:: WHAT YOU WILL DO ::
1 - In the passage below about how the modern image of Santa Claus took shape, translate this sentence into Spanish: "Four years later he was offered more money by the New York Illustrated News as an artist-reporter."
2 - Extend the passage below about how the modern image of Santa Claus took shape, starting right after its final sentence.

:: EXTRACT TO READ ::
That same year one of Gilley's neighbors also put pen to paper.  He was an academic who had already composed the well-named 2 volume “Compendious Lexicon of the Hebrew Language” (1809), and similar ponderous intellectual non-fiction.  But Clemet Clarke Moore (above) was also a part time poet and the father of six children (he would eventually sire nine), and he wanted to make their Christmas as joyful as possible. 
So as Christmas 1822 approached, Moore decided to compose his own version of the myth, but with no lectures.  It began, “Twas the night before Christmas, when all through the house, Not a creature was stirring, not even a mouse; The stockings were hung by the chimney with care, In hopes that St. Nicholas soon would be there...”
Under Moore's professional and well educated hand everything came together – St. Nicholas, Christmas eve, snow, and flying reindeer. But it was Moore the poet who rhythmical multiplied the beasts, with just a faint hint of those flying goats.  “Now, Dasher! Now, Dancer! Now Prancer and Vixen! On, Comet! On, Cupid! On, Dunder and Blixem”. The last two names were Dutch for thunder and lightening, but within three editions of the poem their names had morphed into “Donner and Blitzen”, which still scanned. 
But Santa remained Irvings' original creation, a “jolly old ELF”- a dwarf, a munchkin, a little person, with a “round LITTLE belly”. That was how he fit down the chimney. And he was driving “...a MINIATURE sleigh and eight TINY reindeer”.  Saint Nicholas not only delivered toys, he was a toy. How magical is that? All that was missing was for somebody to bring all these pieces together.
I suspect that Thomas Nast  (above) was dyslexic. Although his family had arrived from Germany when he was only 6 years old, “Tommy” was never comfortable reading or writing in English or German. But after finances forced him to drop out of the National Academy of Art, on Broadway and Leonard Street in lower Manhattan, the 15 year old became a staff artist for Frank Leslie's Weekly Illustrated Newspaper. Four years later he was offered more money by the New York Illustrated News as an artist-reporter. And the next year – 1860 – the now 20 year old was sent to England to cover a prize fight, and then on to Sicily to cover the war to unite Italy.   On his return Nast – with just 50 cents in his pocket – was hired at a generous salary by Fletcher Harper, to draw for his “Harper's Weekly Illustrated News”.
Over his quarter of a century at Harper's, Nast invented the elephant as the symbol of the Republican Party - inspired by a mass escape from the Central Park Zoo - and popularized the donkey for the Democrats. Nast would scratch his drawings directly onto wood, before they were copied into metal plates for printing
Still his accurate caricatures so enraged Tammany Hall boss, William Tweed (above and below), the crooked politician ordered his supporters to “Stop them damn pictures... My constituents can't read. But, damn it, they can see the pictures." 
But Nast turned down a $500,000 bribe to quit, and hounded Tweed until he was arrested. After Tweed jumped bail and escaped to Spain, it was Nast's famous drawings which ensured Tweed's extradition. But it was Nast's yearly Christmas drawings that changed Santa Clause from a diminutives regional figure, into first a national and then an international symbol.

:: DATA BLOCK ::
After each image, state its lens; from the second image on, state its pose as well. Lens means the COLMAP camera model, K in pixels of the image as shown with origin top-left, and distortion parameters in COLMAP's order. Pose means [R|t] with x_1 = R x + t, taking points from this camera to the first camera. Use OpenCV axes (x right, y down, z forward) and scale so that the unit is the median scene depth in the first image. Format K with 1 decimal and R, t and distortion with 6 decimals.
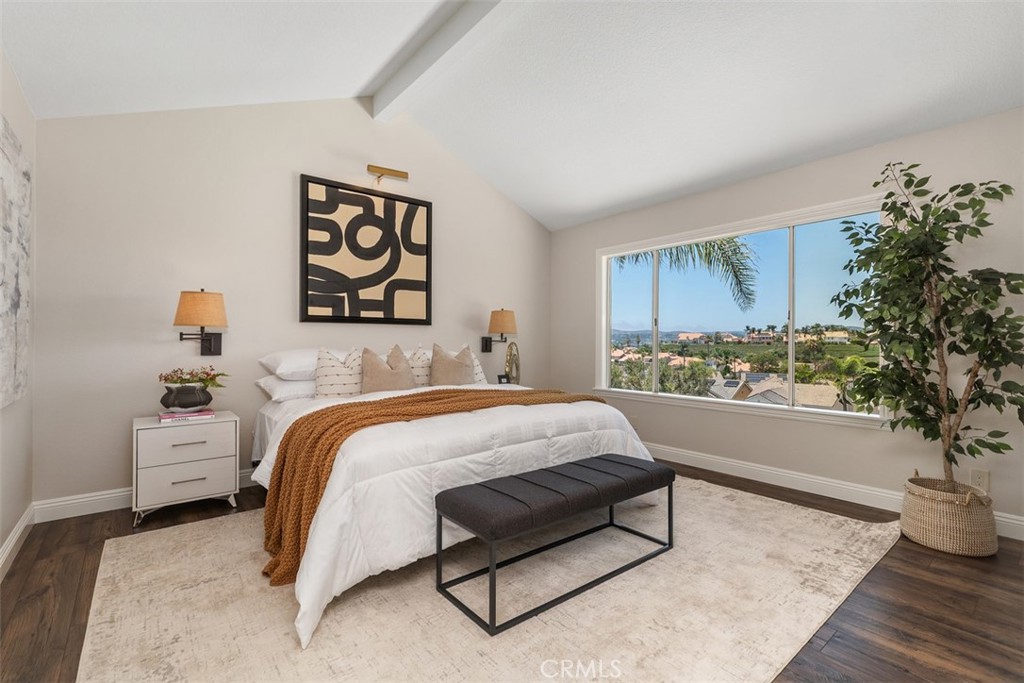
lens RADIAL K [[460.3, 0, 513.0], [0, 460.3, 341.3], [0, 0, 1]] dist [0.002756, 0.000284]
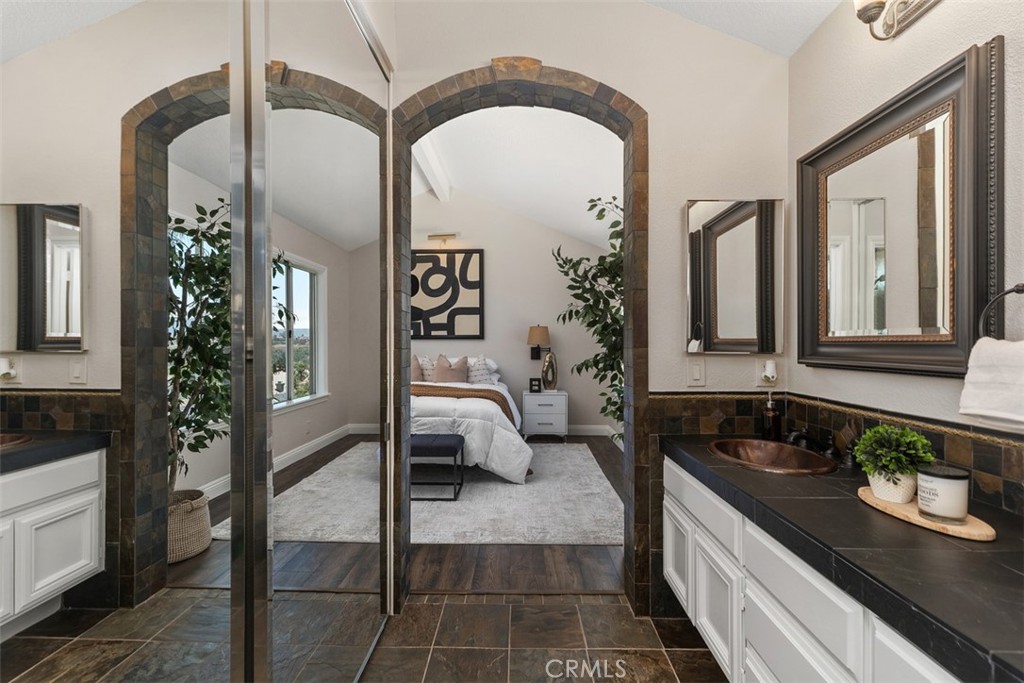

:: ANSWERS TO THE EXERCISES ::
1 - Cuatro años después, el New York Illustrated News le ofreció más dinero como artista reportero.

2 -
In 1861 Tommy Nast had married Sarah “Sallie” Edwards, “with brown hair, a graceful form and delicate damask cheeks”. In his drawings she became his idolized image of “Columbia” (above), symbol of the United States. The couple remained deeply devoted to each other for the rest of their lives, and raised 5 children together – 3 girls and 2 boys. Sallie was his business manager, and it was she who read Clement Moore's poem to Tommy, and he enshrined it's images for all time. 
 And as his children grew, so did his Santa Claus, 24 Christmas in a row, 76 etchings in all - becoming a full-sized St. Nicholas, a bearded and smiling hedonist, a real person, unrecognizable anymore as the aesthetic Bishop of Myrna.  And he had a new address. Instead of coming from “the north”, Santa's workshop was at the North Pole.
And there were the Christmas Cards, an invention inspired in large part to market Nast's beloved images. And he presented the first image of a child mailing a letter to Santa Claus. 
Santa's  pipe, which had started out as a Dutch practical clay, Nast replaced with meerschaum. And from Nast's own Bavarian childhood, he included a Christmas Tree in the party. Thomas Nast's etchings transcended linguistics. In Europe, where St. Nicholas' Feast was still being celebrated on 6 December, Nast's Santa Claus began shifting the holiday emphases to 25 December.
After Thomas Nast, little changed about Santa Claus until Joe Mizen, who painted billboards for the Coke-a-Cola Company, and came up with a tie-in for the Famous Barr Company Department store in St. Louis, Missouri, which boasted they had the world's largest soda fountain. He called his 1930 creation “The Busiest Man in the World”.(above)  Once again it treated the latest incarnation of St. Nicholas as a real man, and Coke decided to use the ad in magazines all that year. 
But the image worried Archie Lee, the executive for the Coke account at the D'Arcy Advertising Agency, who imagine beer companies hijacking the image, once prohibition came to an end.  Lee felt Coke needed a more wholesome and realistic Santa. And one of the artists he hired to develop this mythical real man was Haddon Sundblom.
Sundblom modeled his Santa after his friend, salesman Lou Prentess.  And from 1931 to 1964, Haddon was the man who defined what Santa Clause looked like, for all of us - “...plump belly, sympathetic face, jovial air, and debonair bearing.”  And white, of course. In this modern version, the traditional Santa was full sized, but his workers were still elves. 
And that was the new mythology of Santa Claus. Like the mold (above) created to support a myth. And now there is a ninth "red nosed" reindeer.  I smell evolution on the winter breeze.
It is hard to imagine how Santa will change in the future.  My guess is we will have to go backward, again, and reinvent the past.  Or perhaps envision Santa Claus as a computer server delivering presents via reindeer drones.  However the future comes, I am certain Santa will never die. Mythical characters never do. Not really. Just ask Mythra, Pasqua Epiphania or Sol Invicits.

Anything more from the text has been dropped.